*Document passage:*
● ● ● ● ●
Motherboard makers apparently to blame for high-end Intel Core i9 CPU failures | Ars Technica

Earlier this month, we wrote that some of Intel’s recent high-end Core i9 and Core i7 processors had been crashing and exhibiting other weird issues in some games and that Intel was investigating the cause.

An Intel statement obtained by Igor’s Lab suggests that Intel’s investigation is wrapping up, and the company is pointing squarely in the direction of enthusiast motherboard makers that are turning up power limits and disabling safeguards to try to wring a little more performance out of the processors.

“While the root cause has not yet been identified, Intel has observed the majority of reports of this issue are from users with unlocked/overclock capable motherboards,” the statement reads. “Intel has observed 600/700 Series chipset boards often set BIOS defaults to disable thermal and power delivery safeguards designed to limit processor exposure to sustained periods of high voltage and frequency.”

Cossty,

Hardware Unboxed recently made a video and said that intel is mostly to blame, because they don’t have clearly defined defaults, because they want motherboards to “overclock” CPUs because it looks good on benchmarks.

narc0tic_bird,

From what I understood from Hardware Unboxed, running without hard power limits is essentially “supported” by Intel and motherboard manufacturers weren’t compelled to stick to the “recommended” power limits.

The fact that the new “Intel Baseline” profile that was pushed to motherboards via a BIOS update is vastly inconsistent between manufacturers leads be to believe that Intel doesn’t clearly state “do this and this as default”.

I find it a bit cheap to put the blame solely on motherboard manufacturers here.

There are also reports of instabilities with CPUs running at supposedly safe power limits. I can’t confirm this but I also wouldn’t be surprised if these power limits also caused silicon degradation at an unexpectedly fast pace.
● ● ● ● ●
*Supplied information:*
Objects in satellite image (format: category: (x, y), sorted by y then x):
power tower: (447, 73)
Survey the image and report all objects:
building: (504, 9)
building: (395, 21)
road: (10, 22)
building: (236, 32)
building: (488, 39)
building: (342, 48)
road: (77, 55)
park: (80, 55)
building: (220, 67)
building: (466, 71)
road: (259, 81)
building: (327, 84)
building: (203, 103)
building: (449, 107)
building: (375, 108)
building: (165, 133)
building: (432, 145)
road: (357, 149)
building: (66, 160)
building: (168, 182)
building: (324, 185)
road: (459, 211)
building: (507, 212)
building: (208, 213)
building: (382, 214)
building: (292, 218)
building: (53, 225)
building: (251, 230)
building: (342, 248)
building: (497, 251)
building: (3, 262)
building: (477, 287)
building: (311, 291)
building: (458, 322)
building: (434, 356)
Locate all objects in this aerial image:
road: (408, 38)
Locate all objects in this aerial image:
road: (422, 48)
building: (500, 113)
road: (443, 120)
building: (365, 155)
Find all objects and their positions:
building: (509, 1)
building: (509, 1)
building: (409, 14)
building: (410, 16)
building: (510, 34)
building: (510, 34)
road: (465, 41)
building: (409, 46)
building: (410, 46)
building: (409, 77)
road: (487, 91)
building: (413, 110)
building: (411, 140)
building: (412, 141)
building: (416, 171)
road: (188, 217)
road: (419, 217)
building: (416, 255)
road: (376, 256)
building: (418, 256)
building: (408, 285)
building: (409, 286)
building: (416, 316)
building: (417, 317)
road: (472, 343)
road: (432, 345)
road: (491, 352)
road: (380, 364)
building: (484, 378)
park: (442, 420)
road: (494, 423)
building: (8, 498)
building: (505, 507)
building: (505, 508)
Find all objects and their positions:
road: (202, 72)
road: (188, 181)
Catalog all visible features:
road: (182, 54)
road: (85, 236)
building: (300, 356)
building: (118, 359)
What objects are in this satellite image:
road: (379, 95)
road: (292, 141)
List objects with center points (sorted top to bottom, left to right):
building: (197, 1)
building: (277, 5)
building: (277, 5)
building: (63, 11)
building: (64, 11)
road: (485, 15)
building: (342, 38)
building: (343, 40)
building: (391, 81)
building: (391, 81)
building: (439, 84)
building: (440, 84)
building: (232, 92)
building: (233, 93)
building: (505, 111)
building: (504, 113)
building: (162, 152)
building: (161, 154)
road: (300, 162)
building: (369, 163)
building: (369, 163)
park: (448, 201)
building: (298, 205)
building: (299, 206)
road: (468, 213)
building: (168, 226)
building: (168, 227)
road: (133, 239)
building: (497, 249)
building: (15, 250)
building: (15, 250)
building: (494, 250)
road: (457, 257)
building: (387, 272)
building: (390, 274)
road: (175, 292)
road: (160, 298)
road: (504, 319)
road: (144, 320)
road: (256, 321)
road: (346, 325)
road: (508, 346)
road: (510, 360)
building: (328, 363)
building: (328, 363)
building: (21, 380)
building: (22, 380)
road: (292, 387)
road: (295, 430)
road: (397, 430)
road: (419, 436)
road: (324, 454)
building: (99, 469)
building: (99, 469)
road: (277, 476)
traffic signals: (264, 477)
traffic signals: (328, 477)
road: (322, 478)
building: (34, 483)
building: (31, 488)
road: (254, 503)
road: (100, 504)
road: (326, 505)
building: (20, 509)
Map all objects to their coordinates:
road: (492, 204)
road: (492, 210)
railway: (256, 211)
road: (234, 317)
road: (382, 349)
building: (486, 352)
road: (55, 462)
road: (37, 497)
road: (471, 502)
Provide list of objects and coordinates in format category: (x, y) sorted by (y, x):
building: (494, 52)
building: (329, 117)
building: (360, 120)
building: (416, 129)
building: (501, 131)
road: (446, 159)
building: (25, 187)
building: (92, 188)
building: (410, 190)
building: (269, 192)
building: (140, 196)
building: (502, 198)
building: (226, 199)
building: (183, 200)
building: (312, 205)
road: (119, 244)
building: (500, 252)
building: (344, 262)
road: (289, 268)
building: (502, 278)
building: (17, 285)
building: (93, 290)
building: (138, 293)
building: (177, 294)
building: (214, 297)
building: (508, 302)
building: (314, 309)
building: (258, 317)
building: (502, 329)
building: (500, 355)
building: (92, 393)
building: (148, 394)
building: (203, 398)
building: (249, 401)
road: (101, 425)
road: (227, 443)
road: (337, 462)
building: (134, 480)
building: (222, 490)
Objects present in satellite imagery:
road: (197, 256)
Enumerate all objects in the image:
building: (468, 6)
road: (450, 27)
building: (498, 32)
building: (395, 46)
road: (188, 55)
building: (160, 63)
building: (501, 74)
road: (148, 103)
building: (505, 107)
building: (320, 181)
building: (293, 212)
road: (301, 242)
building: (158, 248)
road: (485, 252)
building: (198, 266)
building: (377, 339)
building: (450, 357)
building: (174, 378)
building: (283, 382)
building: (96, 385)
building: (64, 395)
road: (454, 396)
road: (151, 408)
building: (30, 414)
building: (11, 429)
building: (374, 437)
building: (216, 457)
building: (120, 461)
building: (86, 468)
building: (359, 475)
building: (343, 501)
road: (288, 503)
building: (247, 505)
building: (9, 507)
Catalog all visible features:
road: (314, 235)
● ● ● ● ●
*Direction A:*
From the passage on Intel Core i9 failures, reproduce the portion from "The fact that" up to and including "motherboard manufacturers here.".
*Direction B:*
Recast the rows, from the first line up to and including the line with "road: (459, 211)", as a numbered list without any blank lines.

*Correct result A:*
The fact that the new “Intel Baseline” profile that was pushed to motherboards via a BIOS update is vastly inconsistent between manufacturers leads be to believe that Intel doesn’t clearly state “do this and this as default”.

I find it a bit cheap to put the blame solely on motherboard manufacturers here.

*Correct result B:*
1. Objects in satellite image (format: category: (x, y), sorted by y then x):
2. power tower: (447, 73)
3. Survey the image and report all objects:
4. building: (504, 9)
5. building: (395, 21)
6. road: (10, 22)
7. building: (236, 32)
8. building: (488, 39)
9. building: (342, 48)
10. road: (77, 55)
11. park: (80, 55)
12. building: (220, 67)
13. building: (466, 71)
14. road: (259, 81)
15. building: (327, 84)
16. building: (203, 103)
17. building: (449, 107)
18. building: (375, 108)
19. building: (165, 133)
20. building: (432, 145)
21. road: (357, 149)
22. building: (66, 160)
23. building: (168, 182)
24. building: (324, 185)
25. road: (459, 211)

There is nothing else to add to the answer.